Director Kuzma explained her programming: "Some of this music has never been performed in Berkeley. Some of this music has never been performed in Kyiv. Perhaps I am seeking to show our audiences both in America and abroad that the sacred is present in each of these locations and in each of these traditions. Perhaps subconsciously I am seeking to find cohesion among the various sacred places and musics that have occupied and enriched my own life."

At the academy, the chorus sang to a full house, an audience that included prominent Ukrainian musicologists, choral directors and composers. Among the composers present was Ms. Dychko whose music the chorus performed that evening and who apparently was moved to tears by the performance. After the concert and several encores, the composer spoke with the chorus, thanking and praising them for their work.

The next day, the chorus offered a workshop on American spirituals at the Kyiv Conservatory. Prof. Kuzma gave a lecture on the history and musical style of the spiritual. The chorus then sang several spirituals together with the conservatory students, conducted both by Prof. Kuzma and the resident student conductor.
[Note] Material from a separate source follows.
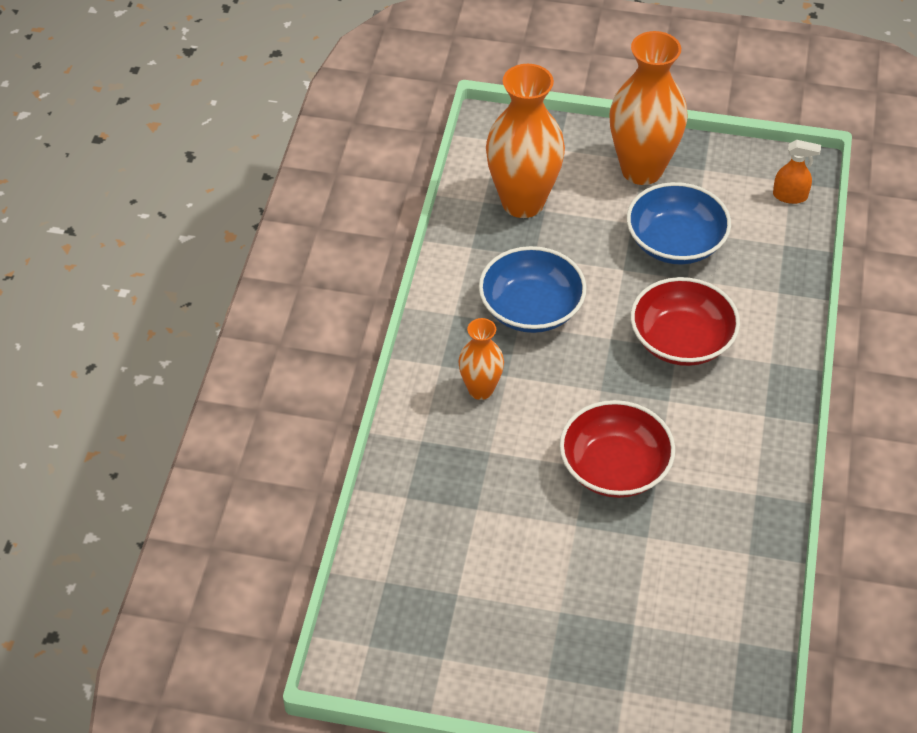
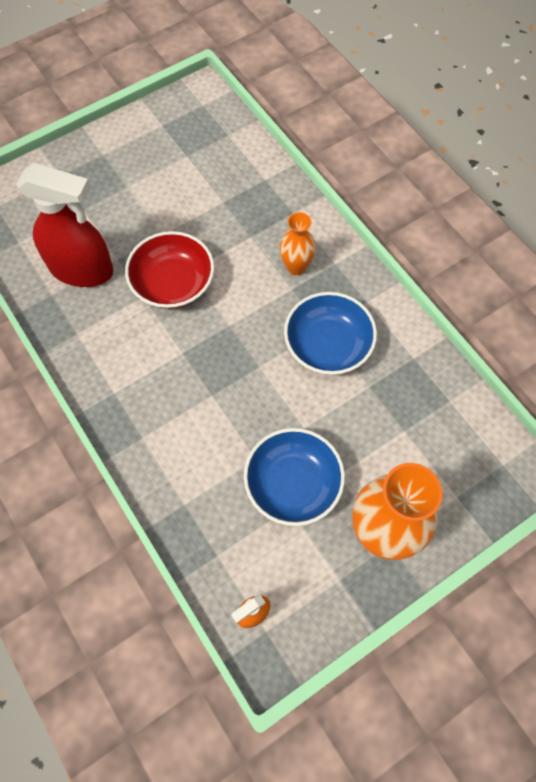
camera: 135 degrees right, 15 degrees up
(523, 202) = (425, 423): orange vase -> none
(681, 340) = (214, 403): red bowl -> none
(694, 554) = (82, 269): none -> red spray bottle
During the question and answer period that followed, the Kyiv students and Berkeley students exchanged questions about each other's musical training and aspirations. The students and faculty who had attended the concert the night before asked the chorus how they could sing in so many different languages and styles so convincingly. Prof. Kuzma replied: "As you can see from our faces, Berkeley is a place with people of many nationalities. America in general has many ethnicities, and California is right on the Pacific Rim. Our students have grown up with many cultures in their ears. In our daily lives we have all learned to listen carefully and adapt, and we try to apply this to our music-making."
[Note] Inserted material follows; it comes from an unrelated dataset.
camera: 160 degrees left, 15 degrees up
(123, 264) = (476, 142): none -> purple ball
The chorus's final stop was the Czech Republic. In Prague, the chorus took part in a short concert at St. Havel Church, a Baroque structure in the center of the city. The chorus was also invited to take part in an international choral festival in Nymburk, a town outside of Prague. There the chorus was greeted by the town council and mayor, who gave the members a private tour before their evening concert. One of the choir's altos, Petra Safarova, who was born in Prague, translated the Ukrainian and English texts into Czech.
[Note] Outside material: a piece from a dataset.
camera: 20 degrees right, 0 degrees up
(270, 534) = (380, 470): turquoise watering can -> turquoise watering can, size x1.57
In each location and at each concert the chorus was greeted with warm applause and great interest. For its part, the chorus visited each location with renewed appreciation for the music they sang. "It was so amazing to perform this music in Church Slavonic and Ukrainian for native speakers, and to feel their immediate response," commented one young alto from San Francisco, "and especially to be greeted by Dychko."

In 1995, the Chamber Chorus released a recording of Ukrainian and Slavic sacred works titled "Icons of Sacred Music." Dr. Kuzma has received acclaim for many of her choral productions in the Bay Area. Earlier this year, she directed the University Chorus and Orchestra in a performance of the Verdi Requiem at UCLA-Berkeley.